Performance and Risk Management Service & Tool
The Royal Air Force (RAF) is the aerial warfare service branch of the UK Armed Forces, responsible for protecting the nation’s airspace, projecting air power globally, and supporting joint operations across Defence. Its remit spans homeland defence, intelligence, surveillance and reconnaissance, transport and logistics, humanitarian relief, and front-line combat operations — all delivered through a “Whole Force” of regulars, reservists, civil servants, and contractors working together.
Operating across a vast estate of permanent bases and temporary deployments, and in coordination with Whitehall, the wider Ministry of Defence, and international partners, the RAF manages complex interdependencies between people, technology, infrastructure, and strategy. This demands constant vigilance, precise tasking, and effective risk management to ensure aircraft readiness, operational resilience, and the success of missions at every level.

Challenge:
The RAF (HQ Air Command) faced a critical need to replace its legacy Performance & Risk Management tool, which was siloed, manual, and soon to be unsupported. The system had to evolve into a secure, scalable service capable of ingesting near-real-time data from disparate Defence sources, evaluating risks proactively, delivering performance requirements, and reporting actionable insight to the right people – from station level to the RAF Board and Whitehall – at the optimum cadence. Without this, visibility gaps and poor communications threatened operational performance, decision-making, and organisational reputation.
The project’s scope extended beyond the entire RAF estate itself to include third-party suppliers, Whitehall, and wider MoD departments such as CASP. This introduced complexity in governance, policy, and integration across multiple stakeholders. Delivery also had to respect tight constraints: an initial 1,500 Whole Force users, deployment across multiple RAF sites, operation across different security levels requiring SC clearance, and critically, the need for secure access from all bases – including temporary front-line locations – by all staff affected by risks.
The challenge was to design a single, user-friendly interface that unified fragmented systems and solved technology challenges, into an integrated secure capability – one that could assign tasks reliably, exploit data efficiently, and give the RAF Board a clear, evidence-based view of performance and risk.

Approach:
I began with a thorough exploration of the RAF service ecosystem, mapping the connections between political, strategic, financial, tactical, governance, technology and security layers. My aim was to uncover how performance and risk data was defined and flowed – or failed to flow – across this complex landscape.
Research was carried out across the RAF estate and beyond. Because all personnel, from government to ground staff, have performance and risk responsibilities, I engaged with the full range of user types. I travelled to multiple RAF bases, Whitehall, and attended reporting meetings at every level to observe how information was exchanged and where gaps occurred. I conducted interviews with airmen/women on the ground, unit leaders, departments, and senior leaders – up to three-star generals and the Secretary of State for Defence – to understand their needs and how best to optimise their time, duties and decision-making when considering risk and performance.
I dissected existing processes in detail, measuring current time, cost, and efficiency, and identifying pain points and failure modes. This was extended to cover the full defence cycle from planning through delivery, ensuring the solution would support communication, dissemination, task assignment, performance measurement, and risk reporting at every level. A key focus was not only recording and aggregating data, but enabling the system to predict failure points before they occurred to avoid disruption.

## DATA LISTING
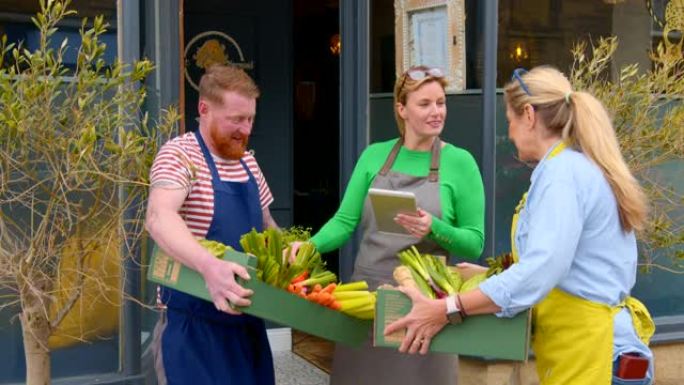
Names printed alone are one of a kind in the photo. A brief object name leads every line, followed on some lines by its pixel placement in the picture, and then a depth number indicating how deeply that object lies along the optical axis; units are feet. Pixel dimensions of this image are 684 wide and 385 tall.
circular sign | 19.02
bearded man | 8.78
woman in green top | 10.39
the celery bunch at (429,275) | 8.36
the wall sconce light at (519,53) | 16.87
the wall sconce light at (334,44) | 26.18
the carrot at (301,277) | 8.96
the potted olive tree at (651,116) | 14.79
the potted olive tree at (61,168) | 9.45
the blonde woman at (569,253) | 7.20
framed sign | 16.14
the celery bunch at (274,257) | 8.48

==

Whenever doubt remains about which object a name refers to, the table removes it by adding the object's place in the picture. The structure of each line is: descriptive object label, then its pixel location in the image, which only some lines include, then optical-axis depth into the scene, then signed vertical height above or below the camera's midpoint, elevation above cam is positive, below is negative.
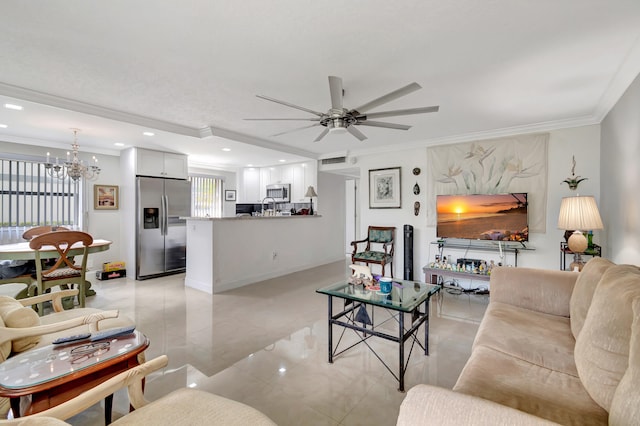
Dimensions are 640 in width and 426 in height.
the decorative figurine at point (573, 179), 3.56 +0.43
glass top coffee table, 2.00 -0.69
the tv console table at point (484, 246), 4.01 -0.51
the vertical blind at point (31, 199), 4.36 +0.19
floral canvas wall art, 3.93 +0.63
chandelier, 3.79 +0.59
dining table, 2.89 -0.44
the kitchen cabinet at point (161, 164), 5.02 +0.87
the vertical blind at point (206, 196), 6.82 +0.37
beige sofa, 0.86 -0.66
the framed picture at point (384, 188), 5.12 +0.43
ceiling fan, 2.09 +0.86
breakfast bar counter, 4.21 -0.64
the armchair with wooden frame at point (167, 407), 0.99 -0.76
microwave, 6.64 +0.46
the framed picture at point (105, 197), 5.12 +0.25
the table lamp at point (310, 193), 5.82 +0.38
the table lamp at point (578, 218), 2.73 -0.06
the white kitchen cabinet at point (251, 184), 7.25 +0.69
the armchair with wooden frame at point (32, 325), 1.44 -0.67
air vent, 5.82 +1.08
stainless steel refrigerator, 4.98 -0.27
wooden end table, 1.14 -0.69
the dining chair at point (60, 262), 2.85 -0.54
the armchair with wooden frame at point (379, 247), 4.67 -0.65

## EXPLORE THE MATERIAL
1. From the RAF text, list the groups that make up the "Whole Force."
2. Please print the passage of the RAF text between "I dissected existing" and "to avoid disruption.", inclusive.

## WRITTEN ANSWERS
1.
- Regulars
- Reservists
- Civil servants
- Contractors

2.
I dissected existing processes in detail, measuring current time, cost, and efficiency, and identifying pain points and failure modes. This was extended to cover the full defence cycle from planning through delivery, ensuring the solution would support communication, dissemination, task assignment, performance measurement, and risk reporting at every level. A key focus was not only recording and aggregating data, but enabling the system to predict failure points before they occurred to avoid disruption.